Historisch ist diese Form beruflichen Lernens aus einem zünftig-handwerklichen Lehrverhältnis entstanden, wie es sich in den mittelalterlichen Städten Europas entwickelt hat. Jedes Handwerk bzw. jede Zunft pflegte ortsspezifische Bräuche, die sich auf die Lehrverhältnisse auswirkten. Meist lebte der Lehrling (Lehrjunge), einem eigenen Kind ähnlich, mit der Familie des Meisters unter dem gleichen Dach und wurde auf diese Weise in den Berufsstand eingeführt. Die Eltern des Lehrlings hatten ein Lehrgeld zu entrichten, das nach Beruf und Ansehen der Zunft stark variieren konnte. Nach einer meist drei- bis vierjährigen Lehrzeit fand die Gesellenprüfung statt, die darüber Auskunft geben sollte, inwieweit der Lehrling die notwendigen Fertigkeiten zur Ausübung des betreffenden Handwerks erworben hatte. Im darauf verfassten Gesellenbrief wurde der Kandidat «losgesprochen» und ihm so – als Geselle – die Aufnahme in den Beruf ermöglicht. Die Lossprechung war häufig mit einem feierlichen Initiationsakt, einer Taufe, verbunden.

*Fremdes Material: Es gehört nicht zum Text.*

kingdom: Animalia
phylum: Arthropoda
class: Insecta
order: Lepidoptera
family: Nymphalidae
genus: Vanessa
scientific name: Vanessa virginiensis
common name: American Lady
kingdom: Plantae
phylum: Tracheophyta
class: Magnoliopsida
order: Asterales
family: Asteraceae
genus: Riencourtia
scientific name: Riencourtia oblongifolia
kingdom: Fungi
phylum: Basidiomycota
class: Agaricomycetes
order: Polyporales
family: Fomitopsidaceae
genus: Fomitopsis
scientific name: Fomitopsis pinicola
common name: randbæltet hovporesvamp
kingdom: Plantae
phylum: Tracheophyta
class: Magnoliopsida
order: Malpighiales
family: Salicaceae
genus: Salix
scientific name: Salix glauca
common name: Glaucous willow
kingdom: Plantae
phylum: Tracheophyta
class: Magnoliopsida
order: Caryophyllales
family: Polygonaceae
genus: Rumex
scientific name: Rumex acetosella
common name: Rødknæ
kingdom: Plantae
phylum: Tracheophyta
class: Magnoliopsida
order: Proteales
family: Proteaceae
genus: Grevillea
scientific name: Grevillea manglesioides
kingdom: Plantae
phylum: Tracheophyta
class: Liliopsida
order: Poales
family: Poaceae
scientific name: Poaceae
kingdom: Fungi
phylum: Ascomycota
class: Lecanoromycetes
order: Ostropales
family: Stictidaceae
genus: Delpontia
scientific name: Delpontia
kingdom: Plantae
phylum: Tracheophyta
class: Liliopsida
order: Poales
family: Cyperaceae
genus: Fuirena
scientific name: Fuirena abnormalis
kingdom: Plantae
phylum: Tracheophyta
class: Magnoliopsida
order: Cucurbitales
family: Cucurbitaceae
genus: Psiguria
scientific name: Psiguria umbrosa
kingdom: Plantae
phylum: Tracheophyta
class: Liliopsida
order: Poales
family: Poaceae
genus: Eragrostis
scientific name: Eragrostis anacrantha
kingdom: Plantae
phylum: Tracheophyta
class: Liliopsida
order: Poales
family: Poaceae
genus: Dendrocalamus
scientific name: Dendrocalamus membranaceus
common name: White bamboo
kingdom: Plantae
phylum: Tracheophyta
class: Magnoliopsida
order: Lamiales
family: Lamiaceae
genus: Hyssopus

Der Gesellenstatus war für viele zugleich der Endpunkt ihrer Ausbildung. Die Erwerbung des Meistertitels, der erst das Führen eines eigenen Betriebs und die Ausbildung von Lehrlingen ermöglichte, hing nämlich nicht nur von einer mehrjährigen Wanderschaft, gefolgt von einer Prüfung – je nach Beruf mit Meisterstück – vor versammelter Zunft ab, sondern auch von einer durch die etablierten Meister bewusst knapp gehaltenen Zahl an Werkstätten. Vom 17. Jahrhundert an wurden bei grossem Andrang die Anzahl Lehrjahre und die Dauer der Wanderpflicht ausgeweitet und allenfalls die Meisterprüfung durch zusätzliche Anforderungen erschwert. Neben den qualifikatorischen Aspekten dieser Bräuche, die der Qualität des Handwerks dienten, sollten durch solche Regulative die Zahl tätiger Produzenten innerhalb einer bestimmten Region oder Stadt beschränkt und Konkurrenten ausgeschaltet werden. Es war diese Doppelfunktion, die zu Konflikten zwischen Gesellen und Meistern innerhalb der Zunft, zwischen Nichtzünftigen und Zunftmitgliedern, zwischen verschiedenen Zünften oder auch zwischen Zunft und Obrigkeit führen konnte.

Ab dem 17. Jahrhundert wurde indes die mehrjährige geregelte Lehre von der kosten- und zeitsparenden Anlehre ausserhalb zünftiger Kontrolle unterwandert. Anfänglich im nichtzünftigen Stümperhandwerk üblich, wurde sie bei immer mehr ländlichen Heimarbeiterberufen – etwa bei Webern, Strohflechtern, Strumpfstrickern und Strumpfwirkern – die gültige Form der Berufsausbildung. Im 19. Jahrhundert verzichtete der Fabrikbetrieb ganz auf Lehre und Anlehre. Als der industrielle Aufschwung und der Freihandel im Gewerbe schwere Absatzkrisen aufgrund mangelnder Konkurrenzfähigkeit auslösten, sahen die Gewerbetreibenden lange nicht ein, dass sie die Qualität ihrer Produkte nicht zuletzt durch eine Reform ihrer Ausbildung anheben müssten, um gegenüber der Industrie und ausländischen Anbietern bestehen zu können.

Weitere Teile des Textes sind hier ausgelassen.